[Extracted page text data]

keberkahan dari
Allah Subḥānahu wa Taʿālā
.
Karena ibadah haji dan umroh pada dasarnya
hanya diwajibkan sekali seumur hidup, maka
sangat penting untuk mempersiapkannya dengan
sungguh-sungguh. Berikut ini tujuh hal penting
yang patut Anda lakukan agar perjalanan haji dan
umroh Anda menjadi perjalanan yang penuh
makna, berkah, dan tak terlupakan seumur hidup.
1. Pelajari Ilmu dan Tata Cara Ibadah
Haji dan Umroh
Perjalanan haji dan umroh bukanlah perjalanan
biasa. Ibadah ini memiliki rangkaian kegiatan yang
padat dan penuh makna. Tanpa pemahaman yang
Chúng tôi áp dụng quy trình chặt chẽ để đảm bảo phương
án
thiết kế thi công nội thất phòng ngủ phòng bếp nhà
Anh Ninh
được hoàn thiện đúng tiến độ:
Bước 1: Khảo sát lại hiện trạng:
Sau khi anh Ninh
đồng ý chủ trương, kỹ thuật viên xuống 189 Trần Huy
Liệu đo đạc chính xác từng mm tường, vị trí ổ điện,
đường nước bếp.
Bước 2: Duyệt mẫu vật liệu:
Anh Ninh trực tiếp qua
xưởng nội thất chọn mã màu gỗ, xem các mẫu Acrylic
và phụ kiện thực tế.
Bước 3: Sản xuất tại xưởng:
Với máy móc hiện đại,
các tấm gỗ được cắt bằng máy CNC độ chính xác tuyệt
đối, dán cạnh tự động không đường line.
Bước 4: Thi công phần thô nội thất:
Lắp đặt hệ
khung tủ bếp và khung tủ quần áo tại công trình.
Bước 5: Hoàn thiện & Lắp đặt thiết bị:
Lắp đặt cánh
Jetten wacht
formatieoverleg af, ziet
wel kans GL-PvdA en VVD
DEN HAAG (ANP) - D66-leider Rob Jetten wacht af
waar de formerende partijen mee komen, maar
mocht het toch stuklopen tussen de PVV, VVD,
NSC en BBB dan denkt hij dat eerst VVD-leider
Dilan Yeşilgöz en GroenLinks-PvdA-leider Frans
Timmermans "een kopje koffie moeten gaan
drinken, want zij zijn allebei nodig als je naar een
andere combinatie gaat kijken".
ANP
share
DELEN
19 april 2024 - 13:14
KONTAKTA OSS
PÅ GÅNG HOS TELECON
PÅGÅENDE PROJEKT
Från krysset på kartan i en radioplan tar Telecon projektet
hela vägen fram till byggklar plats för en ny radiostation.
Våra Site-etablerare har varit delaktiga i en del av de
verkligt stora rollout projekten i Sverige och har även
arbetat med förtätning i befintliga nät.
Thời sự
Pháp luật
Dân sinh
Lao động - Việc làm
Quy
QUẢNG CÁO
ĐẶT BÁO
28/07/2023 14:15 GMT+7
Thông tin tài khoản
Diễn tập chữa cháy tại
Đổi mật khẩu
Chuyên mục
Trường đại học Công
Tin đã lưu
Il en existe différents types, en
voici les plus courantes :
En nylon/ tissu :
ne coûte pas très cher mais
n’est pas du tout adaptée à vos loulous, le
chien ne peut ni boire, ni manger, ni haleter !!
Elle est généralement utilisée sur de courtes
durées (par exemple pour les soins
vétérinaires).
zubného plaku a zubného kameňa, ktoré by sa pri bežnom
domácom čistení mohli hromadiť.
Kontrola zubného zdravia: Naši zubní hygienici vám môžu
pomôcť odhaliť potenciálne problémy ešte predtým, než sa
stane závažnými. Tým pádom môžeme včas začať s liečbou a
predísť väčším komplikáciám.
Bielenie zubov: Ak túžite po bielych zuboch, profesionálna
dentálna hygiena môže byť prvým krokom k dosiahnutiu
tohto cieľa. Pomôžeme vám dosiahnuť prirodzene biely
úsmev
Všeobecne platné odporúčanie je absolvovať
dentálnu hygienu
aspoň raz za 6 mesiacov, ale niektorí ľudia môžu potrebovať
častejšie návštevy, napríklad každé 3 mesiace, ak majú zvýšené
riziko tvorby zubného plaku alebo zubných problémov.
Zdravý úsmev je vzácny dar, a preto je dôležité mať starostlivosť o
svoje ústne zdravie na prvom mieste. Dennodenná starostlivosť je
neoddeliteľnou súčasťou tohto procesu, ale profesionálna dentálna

Prompt
Could the data above be set down exactly, in full?

Solution
keberkahan dari
Allah Subḥānahu wa Taʿālā
.
Karena ibadah haji dan umroh pada dasarnya
hanya diwajibkan sekali seumur hidup, maka
sangat penting untuk mempersiapkannya dengan
sungguh-sungguh. Berikut ini tujuh hal penting
yang patut Anda lakukan agar perjalanan haji dan
umroh Anda menjadi perjalanan yang penuh
makna, berkah, dan tak terlupakan seumur hidup.
1. Pelajari Ilmu dan Tata Cara Ibadah
Haji dan Umroh
Perjalanan haji dan umroh bukanlah perjalanan
biasa. Ibadah ini memiliki rangkaian kegiatan yang
padat dan penuh makna. Tanpa pemahaman yang
Chúng tôi áp dụng quy trình chặt chẽ để đảm bảo phương
án
thiết kế thi công nội thất phòng ngủ phòng bếp nhà
Anh Ninh
được hoàn thiện đúng tiến độ:
Bước 1: Khảo sát lại hiện trạng:
Sau khi anh Ninh
đồng ý chủ trương, kỹ thuật viên xuống 189 Trần Huy
Liệu đo đạc chính xác từng mm tường, vị trí ổ điện,
đường nước bếp.
Bước 2: Duyệt mẫu vật liệu:
Anh Ninh trực tiếp qua
xưởng nội thất chọn mã màu gỗ, xem các mẫu Acrylic
và phụ kiện thực tế.
Bước 3: Sản xuất tại xưởng:
Với máy móc hiện đại,
các tấm gỗ được cắt bằng máy CNC độ chính xác tuyệt
đối, dán cạnh tự động không đường line.
Bước 4: Thi công phần thô nội thất:
Lắp đặt hệ
khung tủ bếp và khung tủ quần áo tại công trình.
Bước 5: Hoàn thiện & Lắp đặt thiết bị:
Lắp đặt cánh
Jetten wacht
formatieoverleg af, ziet
wel kans GL-PvdA en VVD
DEN HAAG (ANP) - D66-leider Rob Jetten wacht af
waar de formerende partijen mee komen, maar
mocht het toch stuklopen tussen de PVV, VVD,
NSC en BBB dan denkt hij dat eerst VVD-leider
Dilan Yeşilgöz en GroenLinks-PvdA-leider Frans
Timmermans "een kopje koffie moeten gaan
drinken, want zij zijn allebei nodig als je naar een
andere combinatie gaat kijken".
ANP
share
DELEN
19 april 2024 - 13:14
KONTAKTA OSS
PÅ GÅNG HOS TELECON
PÅGÅENDE PROJEKT
Från krysset på kartan i en radioplan tar Telecon projektet
hela vägen fram till byggklar plats för en ny radiostation.
Våra Site-etablerare har varit delaktiga i en del av de
verkligt stora rollout projekten i Sverige och har även
arbetat med förtätning i befintliga nät.
Thời sự
Pháp luật
Dân sinh
Lao động - Việc làm
Quy
QUẢNG CÁO
ĐẶT BÁO
28/07/2023 14:15 GMT+7
Thông tin tài khoản
Diễn tập chữa cháy tại
Đổi mật khẩu
Chuyên mục
Trường đại học Công
Tin đã lưu
Il en existe différents types, en
voici les plus courantes :
En nylon/ tissu :
ne coûte pas très cher mais
n’est pas du tout adaptée à vos loulous, le
chien ne peut ni boire, ni manger, ni haleter !!
Elle est généralement utilisée sur de courtes
durées (par exemple pour les soins
vétérinaires).
zubného plaku a zubného kameňa, ktoré by sa pri bežnom
domácom čistení mohli hromadiť.
Kontrola zubného zdravia: Naši zubní hygienici vám môžu
pomôcť odhaliť potenciálne problémy ešte predtým, než sa
stane závažnými. Tým pádom môžeme včas začať s liečbou a
predísť väčším komplikáciám.
Bielenie zubov: Ak túžite po bielych zuboch, profesionálna
dentálna hygiena môže byť prvým krokom k dosiahnutiu
tohto cieľa. Pomôžeme vám dosiahnuť prirodzene biely
úsmev
Všeobecne platné odporúčanie je absolvovať
dentálnu hygienu
aspoň raz za 6 mesiacov, ale niektorí ľudia môžu potrebovať
častejšie návštevy, napríklad každé 3 mesiace, ak majú zvýšené
riziko tvorby zubného plaku alebo zubných problémov.
Zdravý úsmev je vzácny dar, a preto je dôležité mať starostlivosť o
svoje ústne zdravie na prvom mieste. Dennodenná starostlivosť je
neoddeliteľnou súčasťou tohto procesu, ale profesionálna dentálna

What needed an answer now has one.